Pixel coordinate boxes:
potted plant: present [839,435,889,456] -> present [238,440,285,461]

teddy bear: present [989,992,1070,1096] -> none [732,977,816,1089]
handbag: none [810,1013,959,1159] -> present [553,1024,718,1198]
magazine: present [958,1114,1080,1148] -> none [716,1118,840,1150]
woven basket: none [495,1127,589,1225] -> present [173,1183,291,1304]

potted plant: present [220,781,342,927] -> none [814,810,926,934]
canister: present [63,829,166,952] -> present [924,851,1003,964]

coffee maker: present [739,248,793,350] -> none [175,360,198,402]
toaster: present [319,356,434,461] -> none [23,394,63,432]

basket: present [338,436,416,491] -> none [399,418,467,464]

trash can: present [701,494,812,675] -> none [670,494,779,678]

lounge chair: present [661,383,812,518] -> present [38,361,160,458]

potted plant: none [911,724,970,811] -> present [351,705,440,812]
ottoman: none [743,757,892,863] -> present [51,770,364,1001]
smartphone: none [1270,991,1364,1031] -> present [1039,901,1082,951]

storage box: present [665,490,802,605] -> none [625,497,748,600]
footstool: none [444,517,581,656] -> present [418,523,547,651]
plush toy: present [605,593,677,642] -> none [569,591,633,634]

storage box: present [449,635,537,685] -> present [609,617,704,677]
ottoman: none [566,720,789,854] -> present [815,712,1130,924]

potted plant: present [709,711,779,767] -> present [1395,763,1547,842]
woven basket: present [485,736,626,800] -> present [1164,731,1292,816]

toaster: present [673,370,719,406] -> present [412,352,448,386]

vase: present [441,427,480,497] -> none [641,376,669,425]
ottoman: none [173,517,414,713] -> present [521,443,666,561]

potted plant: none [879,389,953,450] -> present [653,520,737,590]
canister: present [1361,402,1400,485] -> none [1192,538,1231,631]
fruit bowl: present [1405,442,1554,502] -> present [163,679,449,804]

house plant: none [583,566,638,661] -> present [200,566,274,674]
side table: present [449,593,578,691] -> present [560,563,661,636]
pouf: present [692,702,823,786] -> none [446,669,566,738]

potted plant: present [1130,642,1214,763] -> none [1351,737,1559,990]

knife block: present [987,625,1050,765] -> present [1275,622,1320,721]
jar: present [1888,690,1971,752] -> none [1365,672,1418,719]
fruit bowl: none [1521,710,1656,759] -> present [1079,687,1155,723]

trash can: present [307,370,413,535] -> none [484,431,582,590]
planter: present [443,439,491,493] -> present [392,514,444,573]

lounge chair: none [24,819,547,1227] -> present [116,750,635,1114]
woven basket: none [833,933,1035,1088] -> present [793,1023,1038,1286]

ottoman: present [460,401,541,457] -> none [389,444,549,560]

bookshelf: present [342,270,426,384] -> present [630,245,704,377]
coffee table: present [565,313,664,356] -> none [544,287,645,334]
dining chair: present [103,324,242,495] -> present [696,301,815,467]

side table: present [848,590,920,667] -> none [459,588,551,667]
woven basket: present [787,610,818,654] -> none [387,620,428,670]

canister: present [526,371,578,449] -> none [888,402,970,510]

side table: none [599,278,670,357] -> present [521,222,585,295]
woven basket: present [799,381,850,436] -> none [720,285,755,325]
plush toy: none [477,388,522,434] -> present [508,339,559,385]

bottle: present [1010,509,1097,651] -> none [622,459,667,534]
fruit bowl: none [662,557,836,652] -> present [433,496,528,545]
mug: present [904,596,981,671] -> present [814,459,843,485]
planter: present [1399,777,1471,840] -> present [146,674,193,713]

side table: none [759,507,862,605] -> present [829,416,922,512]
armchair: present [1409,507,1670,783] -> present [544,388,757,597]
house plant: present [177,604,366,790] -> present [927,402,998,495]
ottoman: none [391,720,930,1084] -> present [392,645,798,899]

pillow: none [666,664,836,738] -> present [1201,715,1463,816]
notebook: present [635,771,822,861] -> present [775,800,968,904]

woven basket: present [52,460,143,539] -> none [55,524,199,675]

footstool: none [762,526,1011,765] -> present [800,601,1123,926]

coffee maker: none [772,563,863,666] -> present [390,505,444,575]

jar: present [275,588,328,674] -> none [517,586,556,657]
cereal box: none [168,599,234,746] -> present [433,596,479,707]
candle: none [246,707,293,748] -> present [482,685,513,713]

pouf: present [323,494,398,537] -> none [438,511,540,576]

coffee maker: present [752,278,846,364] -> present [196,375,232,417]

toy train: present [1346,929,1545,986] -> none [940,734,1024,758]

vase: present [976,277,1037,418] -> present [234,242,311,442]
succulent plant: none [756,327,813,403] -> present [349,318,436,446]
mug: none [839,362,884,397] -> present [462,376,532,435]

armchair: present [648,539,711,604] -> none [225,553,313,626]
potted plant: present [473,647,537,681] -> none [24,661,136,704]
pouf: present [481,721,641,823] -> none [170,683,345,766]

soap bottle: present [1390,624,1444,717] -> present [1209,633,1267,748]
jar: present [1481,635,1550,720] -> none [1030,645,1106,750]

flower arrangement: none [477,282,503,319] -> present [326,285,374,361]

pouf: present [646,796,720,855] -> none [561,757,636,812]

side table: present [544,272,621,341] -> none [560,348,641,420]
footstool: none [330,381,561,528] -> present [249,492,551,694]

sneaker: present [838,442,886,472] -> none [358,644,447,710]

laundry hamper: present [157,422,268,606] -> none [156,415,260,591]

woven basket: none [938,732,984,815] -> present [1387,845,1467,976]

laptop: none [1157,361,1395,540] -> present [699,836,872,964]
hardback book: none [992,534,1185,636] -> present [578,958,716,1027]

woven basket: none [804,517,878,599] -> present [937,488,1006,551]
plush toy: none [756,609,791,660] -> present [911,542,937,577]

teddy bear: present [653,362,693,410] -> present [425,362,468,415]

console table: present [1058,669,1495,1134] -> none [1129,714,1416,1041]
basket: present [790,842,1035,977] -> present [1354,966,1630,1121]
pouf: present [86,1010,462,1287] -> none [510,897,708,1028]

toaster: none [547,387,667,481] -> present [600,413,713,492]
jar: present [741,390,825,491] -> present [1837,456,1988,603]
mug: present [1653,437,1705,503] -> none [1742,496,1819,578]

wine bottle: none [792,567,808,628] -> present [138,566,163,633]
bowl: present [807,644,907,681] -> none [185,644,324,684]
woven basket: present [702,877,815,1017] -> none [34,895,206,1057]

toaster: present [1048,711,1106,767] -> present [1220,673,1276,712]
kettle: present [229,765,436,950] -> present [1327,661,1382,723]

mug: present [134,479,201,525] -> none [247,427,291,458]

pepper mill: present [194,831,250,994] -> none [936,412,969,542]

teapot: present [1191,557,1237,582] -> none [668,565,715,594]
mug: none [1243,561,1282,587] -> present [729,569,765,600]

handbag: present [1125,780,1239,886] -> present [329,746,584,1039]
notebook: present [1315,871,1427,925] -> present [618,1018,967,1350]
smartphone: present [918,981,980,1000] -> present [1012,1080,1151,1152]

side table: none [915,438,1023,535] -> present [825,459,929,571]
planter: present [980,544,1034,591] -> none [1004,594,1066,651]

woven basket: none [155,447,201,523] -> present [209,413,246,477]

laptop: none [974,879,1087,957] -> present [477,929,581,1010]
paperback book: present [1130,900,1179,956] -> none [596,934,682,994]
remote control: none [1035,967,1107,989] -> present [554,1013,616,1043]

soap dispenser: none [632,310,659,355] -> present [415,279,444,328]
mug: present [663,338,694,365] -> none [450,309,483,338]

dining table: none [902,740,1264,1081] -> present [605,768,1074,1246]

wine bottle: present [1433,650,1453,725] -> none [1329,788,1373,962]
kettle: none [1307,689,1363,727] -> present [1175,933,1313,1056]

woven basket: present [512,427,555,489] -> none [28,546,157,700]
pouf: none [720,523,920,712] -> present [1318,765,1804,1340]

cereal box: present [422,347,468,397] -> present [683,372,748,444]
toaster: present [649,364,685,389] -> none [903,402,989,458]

## JOB ITEM:
Output the entries exactly.

## ANSWER TO THIS PROBLEM:
potted plant: present [839,435,889,456] -> present [238,440,285,461]

teddy bear: present [989,992,1070,1096] -> none [732,977,816,1089]
handbag: none [810,1013,959,1159] -> present [553,1024,718,1198]
magazine: present [958,1114,1080,1148] -> none [716,1118,840,1150]
woven basket: none [495,1127,589,1225] -> present [173,1183,291,1304]

potted plant: present [220,781,342,927] -> none [814,810,926,934]
canister: present [63,829,166,952] -> present [924,851,1003,964]

coffee maker: present [739,248,793,350] -> none [175,360,198,402]
toaster: present [319,356,434,461] -> none [23,394,63,432]

basket: present [338,436,416,491] -> none [399,418,467,464]

trash can: present [701,494,812,675] -> none [670,494,779,678]

lounge chair: present [661,383,812,518] -> present [38,361,160,458]

potted plant: none [911,724,970,811] -> present [351,705,440,812]
ottoman: none [743,757,892,863] -> present [51,770,364,1001]
smartphone: none [1270,991,1364,1031] -> present [1039,901,1082,951]

storage box: present [665,490,802,605] -> none [625,497,748,600]
footstool: none [444,517,581,656] -> present [418,523,547,651]
plush toy: present [605,593,677,642] -> none [569,591,633,634]

storage box: present [449,635,537,685] -> present [609,617,704,677]
ottoman: none [566,720,789,854] -> present [815,712,1130,924]

potted plant: present [709,711,779,767] -> present [1395,763,1547,842]
woven basket: present [485,736,626,800] -> present [1164,731,1292,816]

toaster: present [673,370,719,406] -> present [412,352,448,386]

vase: present [441,427,480,497] -> none [641,376,669,425]
ottoman: none [173,517,414,713] -> present [521,443,666,561]

potted plant: none [879,389,953,450] -> present [653,520,737,590]
canister: present [1361,402,1400,485] -> none [1192,538,1231,631]
fruit bowl: present [1405,442,1554,502] -> present [163,679,449,804]

house plant: none [583,566,638,661] -> present [200,566,274,674]
side table: present [449,593,578,691] -> present [560,563,661,636]
pouf: present [692,702,823,786] -> none [446,669,566,738]

potted plant: present [1130,642,1214,763] -> none [1351,737,1559,990]

knife block: present [987,625,1050,765] -> present [1275,622,1320,721]
jar: present [1888,690,1971,752] -> none [1365,672,1418,719]
fruit bowl: none [1521,710,1656,759] -> present [1079,687,1155,723]

trash can: present [307,370,413,535] -> none [484,431,582,590]
planter: present [443,439,491,493] -> present [392,514,444,573]

lounge chair: none [24,819,547,1227] -> present [116,750,635,1114]
woven basket: none [833,933,1035,1088] -> present [793,1023,1038,1286]

ottoman: present [460,401,541,457] -> none [389,444,549,560]

bookshelf: present [342,270,426,384] -> present [630,245,704,377]
coffee table: present [565,313,664,356] -> none [544,287,645,334]
dining chair: present [103,324,242,495] -> present [696,301,815,467]

side table: present [848,590,920,667] -> none [459,588,551,667]
woven basket: present [787,610,818,654] -> none [387,620,428,670]

canister: present [526,371,578,449] -> none [888,402,970,510]

side table: none [599,278,670,357] -> present [521,222,585,295]
woven basket: present [799,381,850,436] -> none [720,285,755,325]
plush toy: none [477,388,522,434] -> present [508,339,559,385]

bottle: present [1010,509,1097,651] -> none [622,459,667,534]
fruit bowl: none [662,557,836,652] -> present [433,496,528,545]
mug: present [904,596,981,671] -> present [814,459,843,485]
planter: present [1399,777,1471,840] -> present [146,674,193,713]

side table: none [759,507,862,605] -> present [829,416,922,512]
armchair: present [1409,507,1670,783] -> present [544,388,757,597]
house plant: present [177,604,366,790] -> present [927,402,998,495]
ottoman: none [391,720,930,1084] -> present [392,645,798,899]

pillow: none [666,664,836,738] -> present [1201,715,1463,816]
notebook: present [635,771,822,861] -> present [775,800,968,904]

woven basket: present [52,460,143,539] -> none [55,524,199,675]

footstool: none [762,526,1011,765] -> present [800,601,1123,926]

coffee maker: none [772,563,863,666] -> present [390,505,444,575]

jar: present [275,588,328,674] -> none [517,586,556,657]
cereal box: none [168,599,234,746] -> present [433,596,479,707]
candle: none [246,707,293,748] -> present [482,685,513,713]

pouf: present [323,494,398,537] -> none [438,511,540,576]

coffee maker: present [752,278,846,364] -> present [196,375,232,417]

toy train: present [1346,929,1545,986] -> none [940,734,1024,758]

vase: present [976,277,1037,418] -> present [234,242,311,442]
succulent plant: none [756,327,813,403] -> present [349,318,436,446]
mug: none [839,362,884,397] -> present [462,376,532,435]

armchair: present [648,539,711,604] -> none [225,553,313,626]
potted plant: present [473,647,537,681] -> none [24,661,136,704]
pouf: present [481,721,641,823] -> none [170,683,345,766]

soap bottle: present [1390,624,1444,717] -> present [1209,633,1267,748]
jar: present [1481,635,1550,720] -> none [1030,645,1106,750]

flower arrangement: none [477,282,503,319] -> present [326,285,374,361]

pouf: present [646,796,720,855] -> none [561,757,636,812]

side table: present [544,272,621,341] -> none [560,348,641,420]
footstool: none [330,381,561,528] -> present [249,492,551,694]

sneaker: present [838,442,886,472] -> none [358,644,447,710]

laundry hamper: present [157,422,268,606] -> none [156,415,260,591]

woven basket: none [938,732,984,815] -> present [1387,845,1467,976]

laptop: none [1157,361,1395,540] -> present [699,836,872,964]
hardback book: none [992,534,1185,636] -> present [578,958,716,1027]

woven basket: none [804,517,878,599] -> present [937,488,1006,551]
plush toy: none [756,609,791,660] -> present [911,542,937,577]

teddy bear: present [653,362,693,410] -> present [425,362,468,415]

console table: present [1058,669,1495,1134] -> none [1129,714,1416,1041]
basket: present [790,842,1035,977] -> present [1354,966,1630,1121]
pouf: present [86,1010,462,1287] -> none [510,897,708,1028]

toaster: none [547,387,667,481] -> present [600,413,713,492]
jar: present [741,390,825,491] -> present [1837,456,1988,603]
mug: present [1653,437,1705,503] -> none [1742,496,1819,578]

wine bottle: none [792,567,808,628] -> present [138,566,163,633]
bowl: present [807,644,907,681] -> none [185,644,324,684]
woven basket: present [702,877,815,1017] -> none [34,895,206,1057]

toaster: present [1048,711,1106,767] -> present [1220,673,1276,712]
kettle: present [229,765,436,950] -> present [1327,661,1382,723]

mug: present [134,479,201,525] -> none [247,427,291,458]

pepper mill: present [194,831,250,994] -> none [936,412,969,542]

teapot: present [1191,557,1237,582] -> none [668,565,715,594]
mug: none [1243,561,1282,587] -> present [729,569,765,600]

handbag: present [1125,780,1239,886] -> present [329,746,584,1039]
notebook: present [1315,871,1427,925] -> present [618,1018,967,1350]
smartphone: present [918,981,980,1000] -> present [1012,1080,1151,1152]

side table: none [915,438,1023,535] -> present [825,459,929,571]
planter: present [980,544,1034,591] -> none [1004,594,1066,651]

woven basket: none [155,447,201,523] -> present [209,413,246,477]

laptop: none [974,879,1087,957] -> present [477,929,581,1010]
paperback book: present [1130,900,1179,956] -> none [596,934,682,994]
remote control: none [1035,967,1107,989] -> present [554,1013,616,1043]

soap dispenser: none [632,310,659,355] -> present [415,279,444,328]
mug: present [663,338,694,365] -> none [450,309,483,338]

dining table: none [902,740,1264,1081] -> present [605,768,1074,1246]

wine bottle: present [1433,650,1453,725] -> none [1329,788,1373,962]
kettle: none [1307,689,1363,727] -> present [1175,933,1313,1056]

woven basket: present [512,427,555,489] -> none [28,546,157,700]
pouf: none [720,523,920,712] -> present [1318,765,1804,1340]

cereal box: present [422,347,468,397] -> present [683,372,748,444]
toaster: present [649,364,685,389] -> none [903,402,989,458]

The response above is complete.